# Not quite wood...but



## SDB777 (Mar 7, 2012)

I had it laying on a piece of wood at some point in time? It's Baron Chrome Rollerball with my home cast US stamp blank.







Made this as part of an experiment. Learned a few things to do, and more importantly...not to do!




Finished this one just a while ago. Looking for a suitable wood to use as a cigar wrapper. Maybe, maybe not? I'll just make a cap out of a Pine Cone for this one....this one is the Sedona Bright Copper Rollerball. Was thinking about glue-ing a cigar band on it and making a cap with ash, but I'm not sure it's the right color.








Pine Cone is in the works!







Scott (25 or 6 to 4 = stupid song) B


----------



## Dennis_Peacock (Mar 8, 2012)

Very nice. I like them both.


----------



## SDB777 (Mar 11, 2012)

Dennis_Peacock said:


> Very nice. I like them both.



Howdy neighbor!
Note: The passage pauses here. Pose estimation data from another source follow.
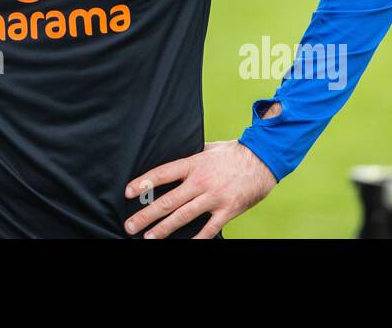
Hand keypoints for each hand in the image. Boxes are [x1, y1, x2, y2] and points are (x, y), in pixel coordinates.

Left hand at [124, 140, 275, 238]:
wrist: (263, 158)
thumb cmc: (233, 152)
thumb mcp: (207, 147)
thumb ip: (190, 156)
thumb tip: (171, 155)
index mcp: (193, 164)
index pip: (162, 174)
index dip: (143, 183)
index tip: (127, 192)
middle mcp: (200, 181)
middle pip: (167, 200)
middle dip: (146, 214)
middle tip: (130, 225)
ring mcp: (214, 197)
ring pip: (183, 216)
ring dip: (163, 229)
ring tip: (148, 237)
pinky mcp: (228, 210)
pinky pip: (209, 229)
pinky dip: (196, 239)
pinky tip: (184, 245)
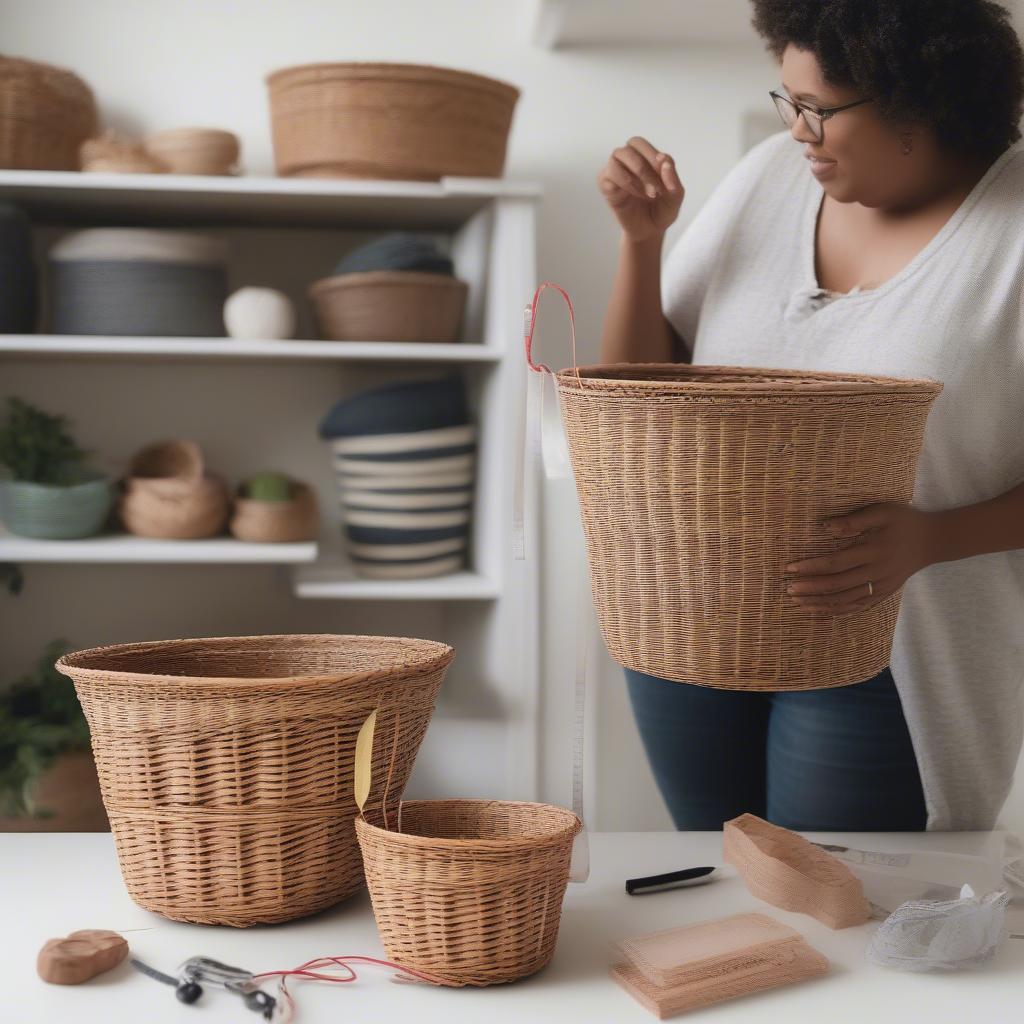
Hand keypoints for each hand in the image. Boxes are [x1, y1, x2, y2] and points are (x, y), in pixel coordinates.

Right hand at [597, 136, 683, 242]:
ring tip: (648, 194)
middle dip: (647, 164)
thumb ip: (673, 178)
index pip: (646, 144)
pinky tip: (636, 195)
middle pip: (632, 143)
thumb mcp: (675, 197)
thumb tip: (664, 160)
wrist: (648, 232)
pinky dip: (626, 182)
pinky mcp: (606, 184)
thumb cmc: (661, 211)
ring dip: (637, 174)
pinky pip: (610, 173)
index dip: (655, 157)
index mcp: (646, 157)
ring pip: (618, 155)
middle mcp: (629, 160)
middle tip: (657, 189)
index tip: (665, 179)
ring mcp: (615, 170)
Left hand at [783, 503, 941, 614]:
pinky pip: (857, 607)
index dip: (812, 567)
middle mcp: (877, 572)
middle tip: (788, 589)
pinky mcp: (884, 594)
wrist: (934, 540)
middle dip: (811, 588)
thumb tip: (825, 526)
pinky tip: (819, 611)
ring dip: (820, 603)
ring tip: (797, 602)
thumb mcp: (882, 512)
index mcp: (874, 550)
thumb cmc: (904, 521)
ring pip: (846, 601)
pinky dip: (837, 611)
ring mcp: (882, 586)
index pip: (836, 562)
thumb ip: (854, 520)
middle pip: (838, 585)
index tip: (790, 568)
Thanks for the nice words.....I'm still not to sure about the postage stamp one, but I guess it's growing on me a little?





Scott (growing like the vortex...) B


----------



## forestgreen (Mar 19, 2012)

I like the concept behind the stamp one, perhaps you can create some other graphics that can work in the same structure, based on the second photo I am assuming that these are both pens (please correct me if I am wrong), it would be cool to have a custom design inside the pen as opposed to stamps, just a thought.


----------